Summer 2013

Summer Sessions Class Schedules & Descriptions


Summer Session I (June 17-July 18)


ENG 407 – Language & Style for Writers
Sirles, M/W 6:00-9:15 p.m.  LPC

A comprehensive examination of structural and stylistic devices that accomplished writers use in creative and literary nonfiction contexts. Topics include sentence emphasis and rhythm, coherence, point of view, authorial stance, and rhetorical aspects of sentence structure, repetition, and punctuation.

Language and style core requirement in the MAE and MAWP. Elective in the MAE and MAWP.


ENG 459 – Topics in Modern British Literature: Modern British Literature
Fairhall, M/W 6:00-9:15 p.m.

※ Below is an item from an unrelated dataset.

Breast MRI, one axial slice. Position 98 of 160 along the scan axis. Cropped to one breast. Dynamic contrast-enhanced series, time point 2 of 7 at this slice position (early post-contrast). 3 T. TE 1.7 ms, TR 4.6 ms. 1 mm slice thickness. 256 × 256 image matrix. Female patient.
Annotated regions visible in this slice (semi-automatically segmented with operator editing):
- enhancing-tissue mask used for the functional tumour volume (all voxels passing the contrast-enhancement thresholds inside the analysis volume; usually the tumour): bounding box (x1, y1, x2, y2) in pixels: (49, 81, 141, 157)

LPC

Modern British Literature, is a brief survey of canonical early 20th-century British writers of fiction, poetry, and drama.  By “British” I mean residents of the British Isles including Ireland, even though Ireland has a separate (though tragically interconnected) history from England’s and has been independent since 1922.  By “modern” I mean artists who were in their prime between 1900 and the end of the 20th century.  By “canonical” I mean authors with established reputations as outstanding writers.  The canon is always changing, if slowly, and these are far from being the only significant authors of their day.  The main reason I’ve chosen them—apart from liking their work—is that English majors should be familiar with these canonical figures so as to understand the movement called “Modernism” in a British context.

20th/21st Century Requirement in the MAE. Elective in the MAE and MAWP.

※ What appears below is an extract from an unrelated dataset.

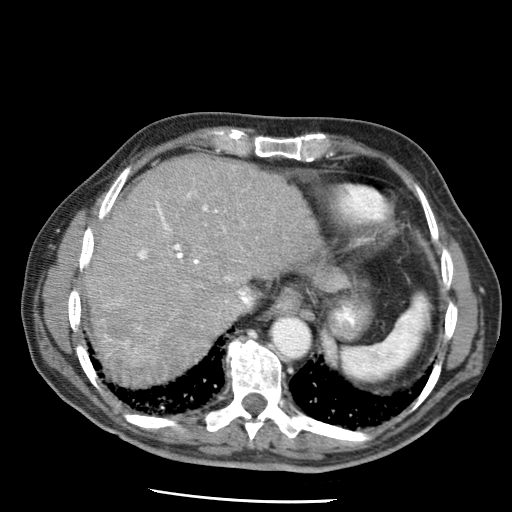
Contrast-enhanced abdominal CT (liver protocol), one axial slice. Position 54 of 79 along the scan axis. Reconstruction kernel STANDARD. Soft-tissue window (W 400 / L 40 HU). 2.5 mm slice thickness. 512 × 512 image matrix, field of view 320 × 320 mm. Case-level facts recorded for this patient, not image findings: diagnosis: hepatocellular carcinoma (patient treated with transarterial chemoembolisation; whether this scan precedes or follows treatment is not stated here); TNM stage (as recorded): Stage-IIIA; Child-Pugh class: A; tumour differentiation: moderately differentiated; tumour nodularity: multinodular.
Annotated regions visible in this slice (semi-automatically segmented with operator editing):
- abdominal aorta: bounding box <273,318,309,357> (left, top, right, bottom; pixels)
- liver parenchyma outside the tumour (the mass and vessels are separate outlines, so this box may not span the whole liver): <84,156,322,382>
- portal vein: <105,193,241,353>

ENG 484 — Writing Workshop Topics: Narrative Shorts
Morano, T/TH 6:00-9:15 p.m. LPC

Writing shorter means compressing, distilling, and tightening so that every word counts, and this workshop will offer lots of practice. We’ll read and write various forms of short-short narratives, including prose poetry, micro stories and brief essays. We’ll focus intensively on style and structure, as well as on what it means to tell the truth on the page. Questions we’ll consider include: What role do imagination and memory play in different modes of creative writing? What ethical concerns come up when we write nonfiction vs. fiction vs. poetry?  How can our stylistic experience in one genre transfer to the other? This course offers a kind of writing boot camp, perfect for those of us who need a little help working every single day.

Writing Workshop requirement in the MAWP. Elective in the MAE and MAWP.


ENG 484 — Writing Workshop Topics: The Art of Revision
Stolar, T/TH 6:00-9:15 p.m. LPC

This course is ideal for students who have taken at least two workshops in prose (fiction and nonfiction) and amassed material they would like to work on further.  Students will come into the class with previously workshopped short stories and/or essays and will practice developing the material more fully, on both the global level (rethinking form and content) and the local level (crafting graceful sentences and paragraphs).  We will work toward submission of materials to literary journals and small magazines.

Writing Workshop requirement in the MAWP. Elective in the MAE and MAWP.



Summer Session II (July 22- August 22)


ENG 475 — Topics in Literature: Literature and New Media
Shanahan, T/TH 6:00-9:15 p.m. LPC

In this course we will examine N. Katherine Hayles’ influential claim that over the last decade or so all literature, print and not, bears the “mark of the digital.” As a class we will try to map out the present and possible futures of the literary in the age of new media. We will read several examples of contemporary experimental fiction (both print and electronic in form) as well as critical analyses of interactivity, originality, and various ‘gamespace’ approaches to hypertext and print fiction.

20th/21st Century Requirement in the MAE. Elective in the MAE and MAWP.


ENG 484 — Writing Workshop Topics: Narrative Clarity
Jones, M/W 6:00-9:15 p.m.  LPC

Narrative Clarity is a course in reading and writing poetry and short prose scenes and vignettes. Vignettes and scenes are economical: brief narratives and sketches characterized by great precision and accuracy of composition. Our primary genre will be poetry and prose poems. We will study the craft of writing by closely examining selected poems and model prose paragraphs, and through intensive, daily in-class writing and the critical analysis of student writing.

Writing Workshop requirement in the MAWP. Elective in the MAE and MAWP.